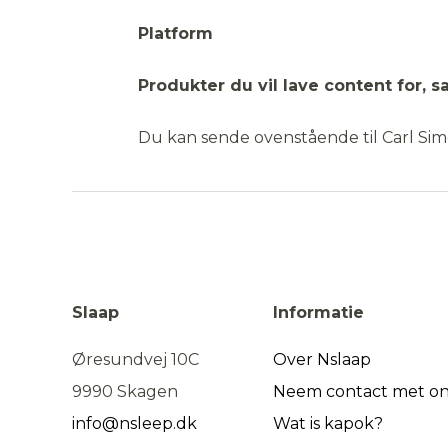
Platform
Produkter du vil lave content for, s
Du kan sende ovenstående til Carl Si
Slaap
Informatie
Øresundvej 10C
Over Nslaap
9990 Skagen
Neem contact met on
info@nsleep.dk
Wat is kapok?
━━━━━━━━
Can you transcribe every line of text in the records above, word for word, leaving out the pictures?

Platform
Produkter du vil lave content for, s
Du kan sende ovenstående til Carl Si
Slaap
Informatie
Øresundvej 10C
Over Nslaap
9990 Skagen
Neem contact met on
info@nsleep.dk
Wat is kapok?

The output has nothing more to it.